Within the entries that follow, show each line where the word "have" occurs.

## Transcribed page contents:
:::
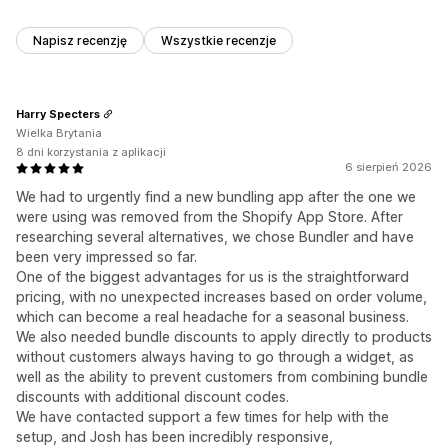
Napisz recenzję
Wszystkie recenzje
Harry Specters
Wielka Brytania
8 dni korzystania z aplikacji
6 sierpień 2026
We had to urgently find a new bundling app after the one we
were using was removed from the Shopify App Store. After
researching several alternatives, we chose Bundler and have
been very impressed so far.
One of the biggest advantages for us is the straightforward
pricing, with no unexpected increases based on order volume,
which can become a real headache for a seasonal business.
We also needed bundle discounts to apply directly to products
without customers always having to go through a widget, as
well as the ability to prevent customers from combining bundle
discounts with additional discount codes.
We have contacted support a few times for help with the
setup, and Josh has been incredibly responsive,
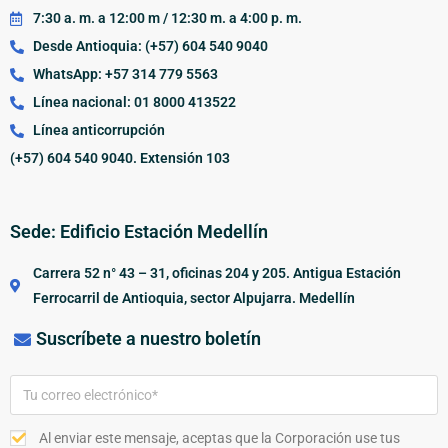
7:30 a. m. a 12:00 m / 12:30 m. a 4:00 p. m.
Desde Antioquia: (+57) 604 540 9040
WhatsApp: +57 314 779 5563
Línea nacional: 01 8000 413522
Línea anticorrupción
(+57) 604 540 9040. Extensión 103
Sede: Edificio Estación Medellín
Carrera 52 n° 43 – 31, oficinas 204 y 205. Antigua Estación
Ferrocarril de Antioquia, sector Alpujarra. Medellín
Suscríbete a nuestro boletín
Al enviar este mensaje, aceptas que la Corporación use tus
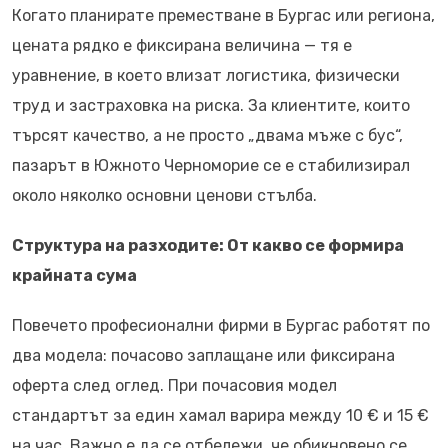
Когато планирате преместване в Бургас или региона,
цената рядко е фиксирана величина — тя е
уравнение, в което влизат логистика, физически
труд и застраховка на риска. За клиентите, които
търсят качество, а не просто „двама мъже с бус“,
пазарът в Южното Черноморие се е стабилизирал
около няколко основни ценови стълба.
Структура на разходите: От какво се формира
крайната сума
Повечето професионални фирми в Бургас работят по
два модела: почасово заплащане или фиксирана
оферта след оглед. При почасовия модел
стандартът за един хамал варира между 10 € и 15 €
на час. Важно е да се отбележи, че обикновено се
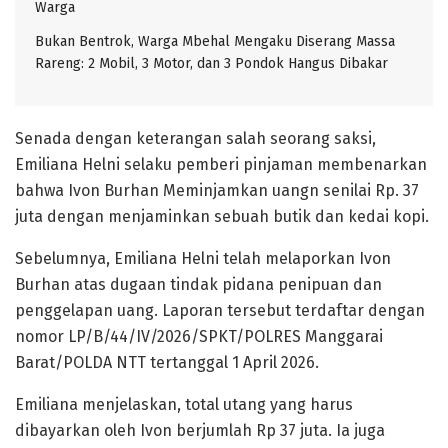
Warga
Bukan Bentrok, Warga Mbehal Mengaku Diserang Massa
Rareng: 2 Mobil, 3 Motor, dan 3 Pondok Hangus Dibakar
Senada dengan keterangan salah seorang saksi,
Emiliana Helni selaku pemberi pinjaman membenarkan
bahwa Ivon Burhan Meminjamkan uangn senilai Rp. 37
juta dengan menjaminkan sebuah butik dan kedai kopi.
Sebelumnya, Emiliana Helni telah melaporkan Ivon
Burhan atas dugaan tindak pidana penipuan dan
penggelapan uang. Laporan tersebut terdaftar dengan
nomor LP/B/44/IV/2026/SPKT/POLRES Manggarai
Barat/POLDA NTT tertanggal 1 April 2026.
​Emiliana menjelaskan, total utang yang harus
dibayarkan oleh Ivon berjumlah Rp 37 juta. Ia juga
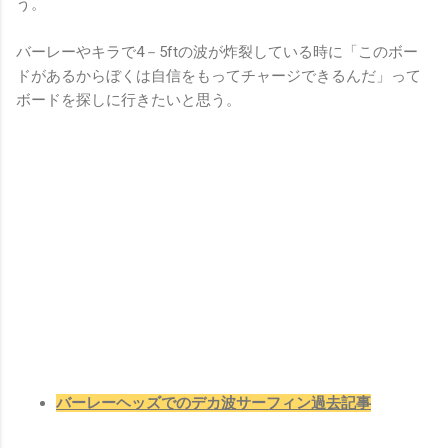
う。
バーレーやキラで4－5ftの波が炸裂している時に「このボー
ドがあるからぼくは自信をもってチャージできるんだ」って
ボードを探しに行きたいと思う。
バーレーヘッズでのデカ波サーフィン過去記事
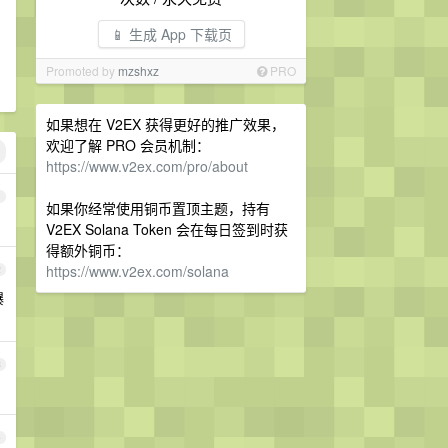
📱 生成 App 下载页
Promoted by
mzshxz
PRO
如果想在 V2EX 获得更好的推广效果，
欢迎了解 PRO 会员机制：
https://www.v2ex.com/pro/about
1
如果你经常使用铜币置顶主题，持有
V2EX Solana Token 会在每日签到时获
得额外铜币：
https://www.v2ex.com/solana
2
爆
3
4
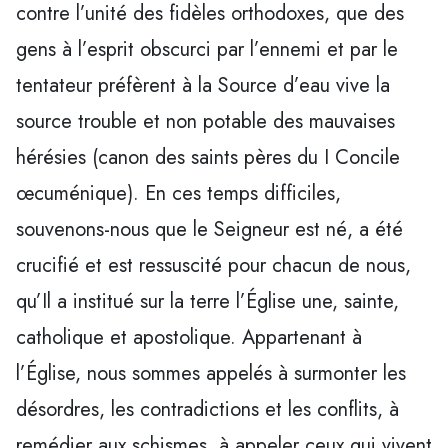
contre l’unité des fidèles orthodoxes, que des
gens à l’esprit obscurci par l’ennemi et par le
tentateur préfèrent à la Source d’eau vive la
source trouble et non potable des mauvaises
hérésies (canon des saints pères du I Concile
œcuménique). En ces temps difficiles,
souvenons-nous que le Seigneur est né, a été
crucifié et est ressuscité pour chacun de nous,
qu’Il a institué sur la terre l’Église une, sainte,
catholique et apostolique. Appartenant à
l’Église, nous sommes appelés à surmonter les
désordres, les contradictions et les conflits, à
remédier aux schismes, à appeler ceux qui vivent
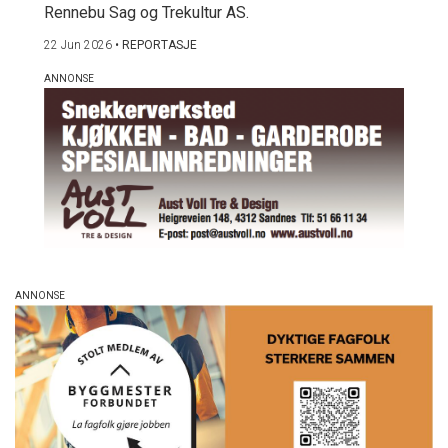
Rennebu Sag og Trekultur AS.
22 Jun 2026
•
REPORTASJE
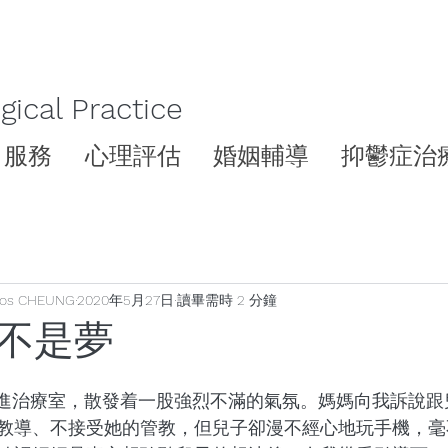
ical Practice
服務
心理評估
婚姻輔導
抑鬱症治
os CHEUNG
2020年5月27日
讀畢需時 2 分鐘
不是夢
走進治療室，散發着一股強烈不滿的氣氛。媽媽向我訴說跟
教導、不接受她的管教，但兒子卻漫不經心地玩手機，毫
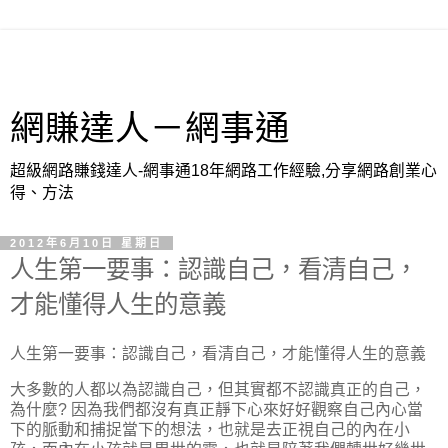
網賺達人－網事通
超級網路賺錢達人-網事通18年網路工作經驗,分享網路創業心
得、方法
2012年6月10日 星期日
人生第一要事：認識自己，看清自己，
才能懂得人生的意義
人生第一要事：認識自己，看清自己，才能懂得人生的意義
大多數的人都以為認識自己，但其實都不認識真正的自己，
為什麼? 因為我們都沒有真正靜下心來好好觀察自己內心當
下的脈動和捕捉當下的想法，也就是去正視自己的內在小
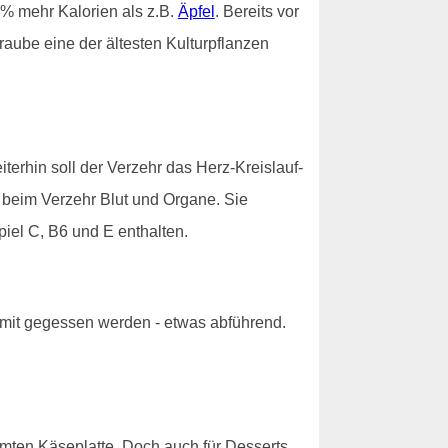
% mehr Kalorien als z.B.
Äpfel
. Bereits vor
aube eine der ältesten Kulturpflanzen
erhin soll der Verzehr das Herz-Kreislauf-
n beim Verzehr Blut und Organe. Sie
piel C, B6 und E enthalten.
 mit gegessen werden - etwas abführend.
hmten Käseplatte. Doch auch für Desserts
:::
## ANSWER BOX:
researching several alternatives, we chose Bundler and have
We have contacted support a few times for help with the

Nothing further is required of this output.